The layers of the atmosphere shown schematically. The weather we experience is influenced by the overlying stratospheric layer. Note that the Earth’s protective ozone layer is concentrated in the stratosphere.

How the atmosphere behaves from one day to the next – the weather – can be predicted only a few days in advance. That’s because weather patterns are short-lived; cyclones and anticyclones form and decay over just a few days. Chaotic behaviour in the atmosphere sets a practical limit of about two passing weather systems before predictability is lost. Occasional exceptions are tropical cyclones which may endure for a week or 10 days, but even in those cases, their paths and durability are hard to predict.

So when it comes to climate outlooks covering 2-3 months, we require much more stable patterns of atmospheric circulation, patterns that can be relied on to persist for long enough to enable useful predictions to be made.

Since the 1970s, climate scientists have used the effects of slowly evolving ocean conditions, recognisable in ocean surface temperature patterns and subsurface conditions, to predict shifts in mean climate patterns over land. The best known of these is the El Niño – Southern Oscillation phenomenon.

Since then, scientists worldwide have been sifting through many data sets to find patterns of variability that might be useful for predicting seasonal climate. While the resulting climate dynamics literature abounds with patterns of climate variability, in the end only a few patterns emerged as contenders for climate prediction. Two of these are described as 'rings of climate variability, each circling a pole at high latitudes'. In the southern hemisphere, the ring of climate around the South Pole is referred to as the Southern Annular Mode (SAM), or the High Latitude Mode.

It seems clear that wind patterns in the stratosphere (see figure) are accompanied by similar patterns at ground level.

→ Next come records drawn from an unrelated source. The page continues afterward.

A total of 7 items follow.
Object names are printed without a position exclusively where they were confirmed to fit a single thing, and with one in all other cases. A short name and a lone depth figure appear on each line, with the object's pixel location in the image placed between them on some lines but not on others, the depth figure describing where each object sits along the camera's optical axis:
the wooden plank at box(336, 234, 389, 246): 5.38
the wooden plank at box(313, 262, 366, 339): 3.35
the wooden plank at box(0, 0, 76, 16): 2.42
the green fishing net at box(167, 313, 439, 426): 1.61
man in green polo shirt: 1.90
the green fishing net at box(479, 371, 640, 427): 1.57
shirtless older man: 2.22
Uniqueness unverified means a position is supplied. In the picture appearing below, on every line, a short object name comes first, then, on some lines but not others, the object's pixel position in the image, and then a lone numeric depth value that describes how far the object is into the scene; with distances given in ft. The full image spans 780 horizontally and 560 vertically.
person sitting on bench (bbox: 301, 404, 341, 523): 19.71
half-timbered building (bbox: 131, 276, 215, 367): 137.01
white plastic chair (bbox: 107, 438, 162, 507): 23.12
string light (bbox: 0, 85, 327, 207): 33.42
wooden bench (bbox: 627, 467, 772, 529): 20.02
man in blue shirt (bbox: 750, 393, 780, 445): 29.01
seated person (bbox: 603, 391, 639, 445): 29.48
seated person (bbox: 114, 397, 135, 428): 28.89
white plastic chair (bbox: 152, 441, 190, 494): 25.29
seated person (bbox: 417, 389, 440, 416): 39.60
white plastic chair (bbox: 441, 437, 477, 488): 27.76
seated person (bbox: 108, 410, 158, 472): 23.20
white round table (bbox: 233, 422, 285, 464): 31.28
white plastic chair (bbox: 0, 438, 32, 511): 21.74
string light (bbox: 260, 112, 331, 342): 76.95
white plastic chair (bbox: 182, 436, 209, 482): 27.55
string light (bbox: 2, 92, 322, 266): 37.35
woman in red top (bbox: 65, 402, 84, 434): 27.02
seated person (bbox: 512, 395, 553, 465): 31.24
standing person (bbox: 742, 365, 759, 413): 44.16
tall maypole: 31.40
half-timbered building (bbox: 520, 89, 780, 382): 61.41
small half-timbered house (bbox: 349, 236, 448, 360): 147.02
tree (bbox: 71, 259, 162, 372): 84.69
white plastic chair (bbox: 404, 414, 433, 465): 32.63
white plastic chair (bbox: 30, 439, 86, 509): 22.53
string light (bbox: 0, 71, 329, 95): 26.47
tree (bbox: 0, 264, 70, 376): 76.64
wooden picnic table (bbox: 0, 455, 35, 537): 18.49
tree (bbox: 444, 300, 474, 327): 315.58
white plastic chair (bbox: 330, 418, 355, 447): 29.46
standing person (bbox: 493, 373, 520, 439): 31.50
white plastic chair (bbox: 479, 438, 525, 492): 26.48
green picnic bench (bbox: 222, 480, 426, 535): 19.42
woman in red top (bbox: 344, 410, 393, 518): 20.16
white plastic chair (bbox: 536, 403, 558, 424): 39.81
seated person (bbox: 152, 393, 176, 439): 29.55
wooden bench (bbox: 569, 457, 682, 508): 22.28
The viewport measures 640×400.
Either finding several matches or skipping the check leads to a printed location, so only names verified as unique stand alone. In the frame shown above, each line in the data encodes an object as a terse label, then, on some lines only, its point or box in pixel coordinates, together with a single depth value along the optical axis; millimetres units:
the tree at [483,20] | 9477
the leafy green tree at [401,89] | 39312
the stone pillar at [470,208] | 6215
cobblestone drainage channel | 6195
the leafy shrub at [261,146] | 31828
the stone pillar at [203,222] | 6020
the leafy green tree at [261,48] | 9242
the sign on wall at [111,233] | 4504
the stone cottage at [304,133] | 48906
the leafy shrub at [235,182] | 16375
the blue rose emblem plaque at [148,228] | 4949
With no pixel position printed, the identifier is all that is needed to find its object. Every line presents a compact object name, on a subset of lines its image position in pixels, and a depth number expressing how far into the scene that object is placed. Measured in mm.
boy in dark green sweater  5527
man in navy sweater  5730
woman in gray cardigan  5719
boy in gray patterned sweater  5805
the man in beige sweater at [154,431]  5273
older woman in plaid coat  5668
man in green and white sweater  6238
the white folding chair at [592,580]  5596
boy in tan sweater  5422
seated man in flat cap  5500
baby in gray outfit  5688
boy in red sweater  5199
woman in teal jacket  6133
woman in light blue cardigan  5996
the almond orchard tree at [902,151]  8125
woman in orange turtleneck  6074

For example, stronger westerly winds at ground level occur when the wind is strong at high altitudes. The pressure patterns associated with SAM tend to alternate every few weeks, in a fairly symmetrical pattern around the South Pole. Higher pressures in the stratosphere over New Zealand (north of about 50° S) and lower pressures over the Pole, lead to more anticyclonic conditions over the country, with weaker westerly wind flow over New Zealand. The alternative phase of the SAM, when the pressure fields are reversed, leads to stronger, more disturbed westerly flow over the country. So we could say that the stratospheric layer 'nudges' tropospheric weather. The sum effect of all those 'nudges' influences seasonal climate near the ground.

The phase changes of the SAM are not predictable more than a few days in advance; however, once changed, the phases tend to persist for a few weeks.

There is some evidence that stratospheric ozone depletion, the popularly termed ozone hole, also leads to a strengthening of circumpolar winds and higher atmospheric pressures in the mid latitude New Zealand region. This may have an effect on the strength of westerlies over New Zealand during spring – they might be expected to be weaker than normal during late winter and early spring when the ozone hole is most pronounced.

As forecasting techniques are developed further, what’s happening in the stratosphere may enable us to forecast climate patterns near the ground with more lead time.